2. Major Western governments such as the US will support the Israeli government for "bigger picture" reasons, and potentially implicitly the NSO. Particularly if the NSO are "only" facilitating the torture and murder of journalists who upset the Saudi government. So again, whatever national laws or international agreements may be in place don't really matter. Much as you'll never see a Blackwater mercenary in front of the war crimes tribunal in the Hague, you'll never see the NSO charged anywhere.
3. More broadly, there have been solid international frameworks for cracking down on, for example, money laundering. The AMLAT treaties are quite effective for money laundering, not so much for finance of terrorism. No nation outside of Canada has designated ISIS-like organisations as terrorists, subject to finance controls, for example.
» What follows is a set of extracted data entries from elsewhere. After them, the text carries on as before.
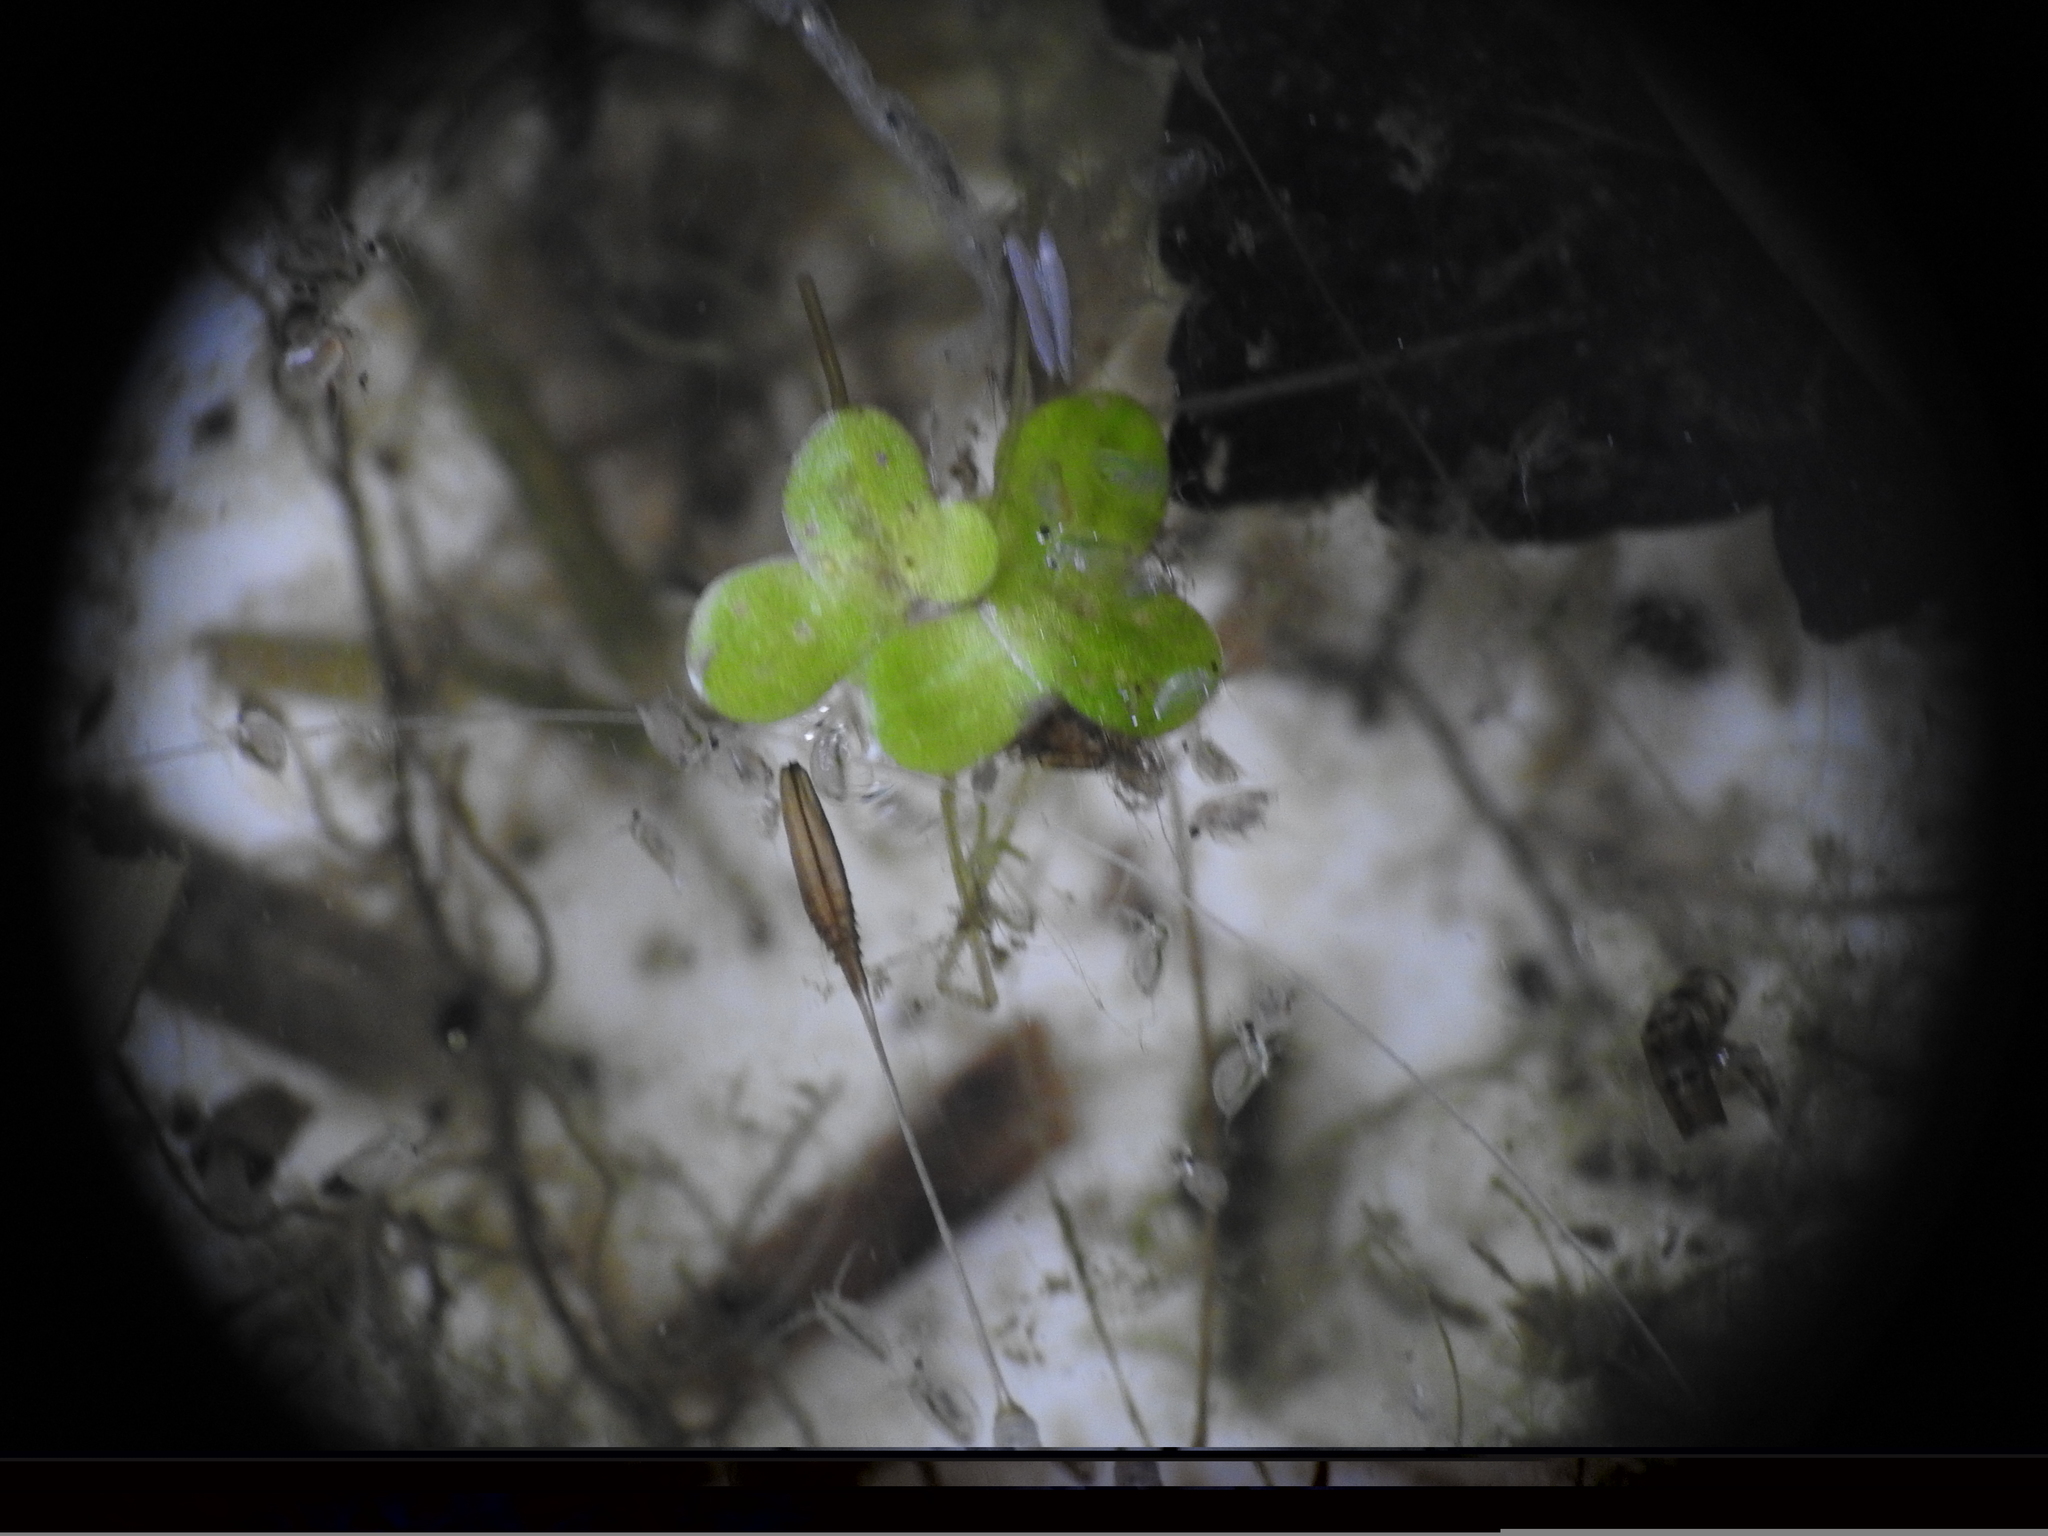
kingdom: Plantae
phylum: Tracheophyta
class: Liliopsida
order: Alismatales
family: Araceae
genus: Lemna
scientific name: Lemna minor
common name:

Trying to get an effective, multilateral agreement on how to handle tools that many governments want cheap access to in order to attack their enemies will be quite the challenge.
4 years ago by JumpCrisscross
> Is there no regulatory or compliance requirements for surveillance software?
Nope! It's not even clear if Pegasus and its employees broke any laws. (Though I would love to see CFAA and copyright law tested against this.) Optimistically, this might be the wake-up call to change that.
4 years ago by sofixa
IANAL but lots of countries have laws against gaining access to computing devices or data without prior authorisation.
4 years ago by SMAAART
4 years ago by raxxorrax
We have a lot of laws against dragnet surveillance. They didn't help at all as there is no consequence of breaking them.
Even if they are found guilty, policy makers have noticed that this too hasn't any effect at all. They just need to craft an exception et voilĆ it is allegedly legal.
4 years ago by raxxorrax
Not having your system locked down would be the first problem that needs solving if you want to combat malware.
Forget regulatory compliance, we didn't get safe http traffic or disk encryption by listening to policy makers. That isn't a general indictment, they just are too slow and their motivation is compromised on the topic of surveillance.
4 years ago by bsder
To me, it would seem that this kind of software trips over all kinds of European laws and directives. Hell, it probably trips over all kinds of wiretap laws in the US.
Is it that nobody is filing these or just that the revelations are too new and that the lawyers are just beginning to spin up?